The preparation of consolidated financial statements and related disclosures in conformity with accounting principles generally accepted in the United States of America requires management to make estimates and assumptions that affect the reported amounts of assets and liabilities, disclosure of contingent assets and liabilities at the date of the consolidated financial statements, and income and expenses during the periods reported. Actual results could materially differ from those estimates. We have identified the following critical accounting policies:

Derivative Warrants

We do not use derivative instruments to hedge exposures to cash flow, market, or foreign currency risks. We evaluate all of its financial instruments, including issued warrants, to determine if such instruments are derivatives or contain features that qualify as embedded derivatives, pursuant to ASC 480 and ASC 815-15. The classification of derivative instruments, including whether such instruments should be recorded as liabilities or as equity, is re-assessed at the end of each reporting period.

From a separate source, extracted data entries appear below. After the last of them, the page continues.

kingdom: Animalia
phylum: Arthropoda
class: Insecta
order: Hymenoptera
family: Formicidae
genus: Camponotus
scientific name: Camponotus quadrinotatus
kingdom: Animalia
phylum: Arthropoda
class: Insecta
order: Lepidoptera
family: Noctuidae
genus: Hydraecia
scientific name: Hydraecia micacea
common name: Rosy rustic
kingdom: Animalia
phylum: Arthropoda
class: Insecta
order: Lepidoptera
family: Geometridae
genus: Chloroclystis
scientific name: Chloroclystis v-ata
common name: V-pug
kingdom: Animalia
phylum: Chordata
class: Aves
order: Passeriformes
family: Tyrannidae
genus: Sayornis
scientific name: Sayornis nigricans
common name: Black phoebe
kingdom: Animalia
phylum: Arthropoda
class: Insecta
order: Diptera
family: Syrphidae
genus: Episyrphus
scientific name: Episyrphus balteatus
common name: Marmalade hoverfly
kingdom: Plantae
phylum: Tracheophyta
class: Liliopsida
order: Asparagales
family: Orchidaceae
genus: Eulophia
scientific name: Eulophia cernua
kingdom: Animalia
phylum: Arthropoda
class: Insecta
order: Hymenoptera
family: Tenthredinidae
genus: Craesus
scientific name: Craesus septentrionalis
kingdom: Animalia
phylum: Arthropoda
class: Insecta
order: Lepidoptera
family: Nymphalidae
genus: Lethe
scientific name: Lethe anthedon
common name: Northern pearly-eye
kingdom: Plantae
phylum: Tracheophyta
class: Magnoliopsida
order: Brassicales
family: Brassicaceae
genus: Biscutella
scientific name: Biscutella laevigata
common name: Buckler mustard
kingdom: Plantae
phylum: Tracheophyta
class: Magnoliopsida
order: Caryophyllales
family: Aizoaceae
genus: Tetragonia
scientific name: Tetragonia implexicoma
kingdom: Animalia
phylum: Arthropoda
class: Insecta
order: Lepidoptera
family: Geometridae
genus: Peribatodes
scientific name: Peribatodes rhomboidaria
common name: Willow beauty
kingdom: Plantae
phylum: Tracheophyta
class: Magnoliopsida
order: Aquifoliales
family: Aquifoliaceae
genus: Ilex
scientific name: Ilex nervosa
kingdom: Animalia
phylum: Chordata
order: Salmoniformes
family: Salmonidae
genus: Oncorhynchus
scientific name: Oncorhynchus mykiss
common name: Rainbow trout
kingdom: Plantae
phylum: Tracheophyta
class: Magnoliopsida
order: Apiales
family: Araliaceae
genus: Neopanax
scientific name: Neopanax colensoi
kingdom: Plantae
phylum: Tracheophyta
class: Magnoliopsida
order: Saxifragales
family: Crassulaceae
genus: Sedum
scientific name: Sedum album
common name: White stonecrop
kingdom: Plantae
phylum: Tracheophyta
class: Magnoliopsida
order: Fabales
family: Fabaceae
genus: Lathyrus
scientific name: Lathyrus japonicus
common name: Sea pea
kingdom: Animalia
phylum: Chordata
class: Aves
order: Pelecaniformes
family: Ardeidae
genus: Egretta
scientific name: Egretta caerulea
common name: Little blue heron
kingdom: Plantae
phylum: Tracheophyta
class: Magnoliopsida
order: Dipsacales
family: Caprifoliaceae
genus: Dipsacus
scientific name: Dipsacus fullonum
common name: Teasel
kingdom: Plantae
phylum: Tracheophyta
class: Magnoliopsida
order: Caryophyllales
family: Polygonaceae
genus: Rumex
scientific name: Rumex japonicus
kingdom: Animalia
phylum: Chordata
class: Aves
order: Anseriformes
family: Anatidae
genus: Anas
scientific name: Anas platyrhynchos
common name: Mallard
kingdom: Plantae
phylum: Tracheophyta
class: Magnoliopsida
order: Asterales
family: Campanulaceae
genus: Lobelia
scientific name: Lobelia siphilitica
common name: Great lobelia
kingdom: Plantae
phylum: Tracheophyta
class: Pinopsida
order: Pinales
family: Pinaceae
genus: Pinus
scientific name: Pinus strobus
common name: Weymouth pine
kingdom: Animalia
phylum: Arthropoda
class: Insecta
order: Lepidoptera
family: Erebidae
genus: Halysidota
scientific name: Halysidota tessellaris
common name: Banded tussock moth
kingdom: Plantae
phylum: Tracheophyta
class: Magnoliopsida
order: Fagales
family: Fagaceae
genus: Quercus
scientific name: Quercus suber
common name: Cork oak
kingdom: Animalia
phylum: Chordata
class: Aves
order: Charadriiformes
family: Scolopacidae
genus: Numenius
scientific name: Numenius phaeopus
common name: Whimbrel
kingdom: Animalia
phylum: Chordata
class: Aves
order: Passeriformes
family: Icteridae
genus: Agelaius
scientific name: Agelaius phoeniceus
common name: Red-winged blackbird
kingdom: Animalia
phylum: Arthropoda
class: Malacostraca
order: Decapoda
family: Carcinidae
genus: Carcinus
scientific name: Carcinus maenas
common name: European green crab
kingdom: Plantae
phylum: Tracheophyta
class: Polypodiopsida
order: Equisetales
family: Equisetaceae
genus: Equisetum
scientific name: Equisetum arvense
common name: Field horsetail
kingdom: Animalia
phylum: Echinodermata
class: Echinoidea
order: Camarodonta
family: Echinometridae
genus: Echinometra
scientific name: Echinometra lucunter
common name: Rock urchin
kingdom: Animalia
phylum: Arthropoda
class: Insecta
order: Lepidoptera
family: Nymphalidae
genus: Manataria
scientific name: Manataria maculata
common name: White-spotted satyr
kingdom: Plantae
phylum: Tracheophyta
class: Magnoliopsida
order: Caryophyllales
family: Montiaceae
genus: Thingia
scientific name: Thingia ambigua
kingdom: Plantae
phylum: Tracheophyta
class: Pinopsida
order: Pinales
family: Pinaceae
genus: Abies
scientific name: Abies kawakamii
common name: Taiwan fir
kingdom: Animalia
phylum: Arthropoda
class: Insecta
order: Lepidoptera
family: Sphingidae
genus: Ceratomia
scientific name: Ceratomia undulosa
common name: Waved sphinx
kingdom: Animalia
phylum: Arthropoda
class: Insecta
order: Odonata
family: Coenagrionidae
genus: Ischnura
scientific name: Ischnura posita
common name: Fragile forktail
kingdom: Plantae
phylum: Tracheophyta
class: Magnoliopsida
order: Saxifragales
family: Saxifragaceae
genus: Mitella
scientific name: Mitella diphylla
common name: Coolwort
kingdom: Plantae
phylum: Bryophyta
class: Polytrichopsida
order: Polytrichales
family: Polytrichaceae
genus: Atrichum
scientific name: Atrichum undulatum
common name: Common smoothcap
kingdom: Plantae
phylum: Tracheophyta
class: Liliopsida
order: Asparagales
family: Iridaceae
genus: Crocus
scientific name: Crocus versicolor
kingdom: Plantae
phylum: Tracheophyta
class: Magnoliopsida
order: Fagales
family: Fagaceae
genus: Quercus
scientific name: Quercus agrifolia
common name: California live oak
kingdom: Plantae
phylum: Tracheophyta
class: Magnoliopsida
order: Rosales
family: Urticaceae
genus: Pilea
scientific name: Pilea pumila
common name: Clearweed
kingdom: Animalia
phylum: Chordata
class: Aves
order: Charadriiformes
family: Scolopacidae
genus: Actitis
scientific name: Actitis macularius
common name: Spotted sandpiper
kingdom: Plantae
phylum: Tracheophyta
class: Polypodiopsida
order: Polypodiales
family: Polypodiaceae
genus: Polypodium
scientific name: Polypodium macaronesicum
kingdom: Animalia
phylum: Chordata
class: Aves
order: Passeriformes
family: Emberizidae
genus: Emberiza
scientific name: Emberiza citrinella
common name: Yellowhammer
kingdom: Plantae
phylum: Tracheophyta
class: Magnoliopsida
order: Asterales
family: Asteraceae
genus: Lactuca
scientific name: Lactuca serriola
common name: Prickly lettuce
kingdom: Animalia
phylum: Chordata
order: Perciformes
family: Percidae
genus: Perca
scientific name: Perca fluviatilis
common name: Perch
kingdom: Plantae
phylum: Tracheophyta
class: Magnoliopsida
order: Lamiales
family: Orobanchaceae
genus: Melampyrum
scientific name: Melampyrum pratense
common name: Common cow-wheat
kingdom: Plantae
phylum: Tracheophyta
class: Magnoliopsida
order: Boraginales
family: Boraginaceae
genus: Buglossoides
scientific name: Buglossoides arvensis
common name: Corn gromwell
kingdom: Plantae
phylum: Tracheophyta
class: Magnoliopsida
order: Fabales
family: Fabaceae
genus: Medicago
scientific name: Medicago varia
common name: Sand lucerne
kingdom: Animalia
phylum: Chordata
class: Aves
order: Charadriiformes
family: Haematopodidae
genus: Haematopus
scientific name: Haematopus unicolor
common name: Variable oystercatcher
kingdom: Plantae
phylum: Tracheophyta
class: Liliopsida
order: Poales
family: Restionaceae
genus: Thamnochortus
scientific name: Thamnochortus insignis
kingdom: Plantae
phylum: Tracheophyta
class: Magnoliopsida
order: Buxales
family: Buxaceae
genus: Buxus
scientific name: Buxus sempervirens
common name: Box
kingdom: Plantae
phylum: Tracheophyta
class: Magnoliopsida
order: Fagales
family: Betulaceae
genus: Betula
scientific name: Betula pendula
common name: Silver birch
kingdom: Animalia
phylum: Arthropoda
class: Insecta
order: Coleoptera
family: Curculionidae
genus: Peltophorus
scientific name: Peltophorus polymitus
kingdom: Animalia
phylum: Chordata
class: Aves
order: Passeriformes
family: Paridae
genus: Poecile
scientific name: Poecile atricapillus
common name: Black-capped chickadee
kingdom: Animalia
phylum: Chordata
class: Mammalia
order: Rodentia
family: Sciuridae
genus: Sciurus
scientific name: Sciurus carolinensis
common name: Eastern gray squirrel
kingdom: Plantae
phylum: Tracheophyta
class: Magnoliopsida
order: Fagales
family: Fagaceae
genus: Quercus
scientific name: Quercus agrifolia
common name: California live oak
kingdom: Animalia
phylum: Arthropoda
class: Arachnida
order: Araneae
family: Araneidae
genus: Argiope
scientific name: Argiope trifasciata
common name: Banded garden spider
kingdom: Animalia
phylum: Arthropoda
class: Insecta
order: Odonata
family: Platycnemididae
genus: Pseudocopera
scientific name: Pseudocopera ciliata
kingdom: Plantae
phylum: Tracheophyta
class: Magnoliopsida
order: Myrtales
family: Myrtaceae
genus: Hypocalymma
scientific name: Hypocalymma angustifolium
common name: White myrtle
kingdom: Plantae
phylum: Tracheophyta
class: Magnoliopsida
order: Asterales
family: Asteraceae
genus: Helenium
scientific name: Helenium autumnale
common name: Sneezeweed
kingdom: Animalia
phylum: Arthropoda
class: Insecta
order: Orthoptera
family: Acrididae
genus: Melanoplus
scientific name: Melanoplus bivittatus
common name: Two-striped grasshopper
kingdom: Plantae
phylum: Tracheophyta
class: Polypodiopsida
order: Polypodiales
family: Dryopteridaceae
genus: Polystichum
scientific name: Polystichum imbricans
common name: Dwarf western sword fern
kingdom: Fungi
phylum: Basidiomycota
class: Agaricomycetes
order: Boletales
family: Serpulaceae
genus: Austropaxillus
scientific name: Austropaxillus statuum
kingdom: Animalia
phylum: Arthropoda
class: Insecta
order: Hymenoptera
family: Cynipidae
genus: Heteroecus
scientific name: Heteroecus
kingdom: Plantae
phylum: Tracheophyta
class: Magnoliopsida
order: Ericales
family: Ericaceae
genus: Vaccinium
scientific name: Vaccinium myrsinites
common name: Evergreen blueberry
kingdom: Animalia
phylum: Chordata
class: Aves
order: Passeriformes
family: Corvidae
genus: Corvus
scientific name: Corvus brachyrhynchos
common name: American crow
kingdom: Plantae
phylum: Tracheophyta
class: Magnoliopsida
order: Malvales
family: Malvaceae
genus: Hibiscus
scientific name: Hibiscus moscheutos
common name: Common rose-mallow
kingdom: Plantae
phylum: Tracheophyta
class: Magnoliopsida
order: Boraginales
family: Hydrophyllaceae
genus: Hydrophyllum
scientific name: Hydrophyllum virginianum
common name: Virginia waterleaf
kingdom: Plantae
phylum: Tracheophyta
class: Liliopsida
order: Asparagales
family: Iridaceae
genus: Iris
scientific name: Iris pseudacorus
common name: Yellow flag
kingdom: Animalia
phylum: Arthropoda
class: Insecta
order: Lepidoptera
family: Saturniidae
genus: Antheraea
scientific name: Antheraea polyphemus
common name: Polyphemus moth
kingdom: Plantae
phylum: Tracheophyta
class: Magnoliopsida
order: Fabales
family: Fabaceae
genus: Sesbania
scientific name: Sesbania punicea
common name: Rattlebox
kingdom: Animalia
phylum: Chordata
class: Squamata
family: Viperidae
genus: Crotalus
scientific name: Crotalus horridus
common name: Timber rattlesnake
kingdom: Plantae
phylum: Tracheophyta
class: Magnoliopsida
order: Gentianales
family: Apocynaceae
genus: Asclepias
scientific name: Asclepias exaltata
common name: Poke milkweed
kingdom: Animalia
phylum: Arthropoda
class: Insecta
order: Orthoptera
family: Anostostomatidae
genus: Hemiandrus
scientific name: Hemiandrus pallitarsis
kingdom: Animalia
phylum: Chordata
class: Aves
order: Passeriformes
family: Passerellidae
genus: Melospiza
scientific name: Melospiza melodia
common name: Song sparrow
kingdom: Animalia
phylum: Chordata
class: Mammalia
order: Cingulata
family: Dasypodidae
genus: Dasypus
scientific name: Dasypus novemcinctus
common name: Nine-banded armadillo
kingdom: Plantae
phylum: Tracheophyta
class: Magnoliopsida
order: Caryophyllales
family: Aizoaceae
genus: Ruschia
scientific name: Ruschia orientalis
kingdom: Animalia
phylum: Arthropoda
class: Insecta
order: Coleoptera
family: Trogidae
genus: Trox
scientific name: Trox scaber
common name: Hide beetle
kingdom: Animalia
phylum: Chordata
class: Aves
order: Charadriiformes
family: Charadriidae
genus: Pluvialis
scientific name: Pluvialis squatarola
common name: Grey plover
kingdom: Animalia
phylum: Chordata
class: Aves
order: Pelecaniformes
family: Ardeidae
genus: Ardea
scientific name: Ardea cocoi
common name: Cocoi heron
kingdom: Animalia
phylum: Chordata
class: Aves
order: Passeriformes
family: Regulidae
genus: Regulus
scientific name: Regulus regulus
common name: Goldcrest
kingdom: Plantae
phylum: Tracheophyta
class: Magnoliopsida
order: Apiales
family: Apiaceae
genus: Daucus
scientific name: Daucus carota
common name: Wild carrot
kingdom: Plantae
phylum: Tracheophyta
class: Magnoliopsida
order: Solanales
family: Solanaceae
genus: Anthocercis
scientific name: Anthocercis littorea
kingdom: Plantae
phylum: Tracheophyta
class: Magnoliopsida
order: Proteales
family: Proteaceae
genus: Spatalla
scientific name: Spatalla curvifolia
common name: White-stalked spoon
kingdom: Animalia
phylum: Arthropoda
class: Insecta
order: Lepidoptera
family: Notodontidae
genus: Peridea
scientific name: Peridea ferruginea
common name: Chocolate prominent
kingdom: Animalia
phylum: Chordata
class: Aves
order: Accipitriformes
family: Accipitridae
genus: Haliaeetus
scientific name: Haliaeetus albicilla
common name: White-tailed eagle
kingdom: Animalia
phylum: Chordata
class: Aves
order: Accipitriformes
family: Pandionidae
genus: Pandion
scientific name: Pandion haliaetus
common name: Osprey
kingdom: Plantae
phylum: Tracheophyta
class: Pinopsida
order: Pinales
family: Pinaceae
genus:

Common Stock Subject to Possible Redemption

We account for our Class A common stock subject to possible redemption in accordance with the guidance in ASC Topic 480 "Distinguishing Liabilities from Equity." Shares of Class A common stock subject to mandatory redemption are classified as a liability instrument and are measured at fair value. Conditionally redeemable common stock (including common stock that features redemption rights that are either within the control of the holder or subject to redemption upon the occurrence of uncertain events not solely within our control) is classified as temporary equity. At all other times, common stock is classified as stockholders' equity. Our Class A common stock features certain redemption rights that are considered to be outside of our control and subject to occurrence of uncertain future events. Accordingly, shares of Class A common stock subject to possible redemption are presented at redemption value as temporary equity, outside of the stockholders' equity section of our balance sheets.

Net Loss Per Shares of Common Stock

We comply with the accounting and disclosure requirements of FASB ASC Topic 260, "Earnings Per Share." Net loss per share of common stock is computed by dividing net loss by the weighted average number of shares of common stock outstanding during the period, excluding common stock subject to forfeiture. As of December 31, 2022 and 2021, we did not have any dilutive securities and other contracts that could, potentially, be exercised or converted into common stock and then share in the earnings. As a result, diluted loss per common share is the same as basic loss per common share for the period presented.


                                       33

Table of Contents

Recent Accounting Pronouncements

Our management does not believe that any recently issued, but not effective, accounting standards, if currently adopted, would have a material effect on our financial statements.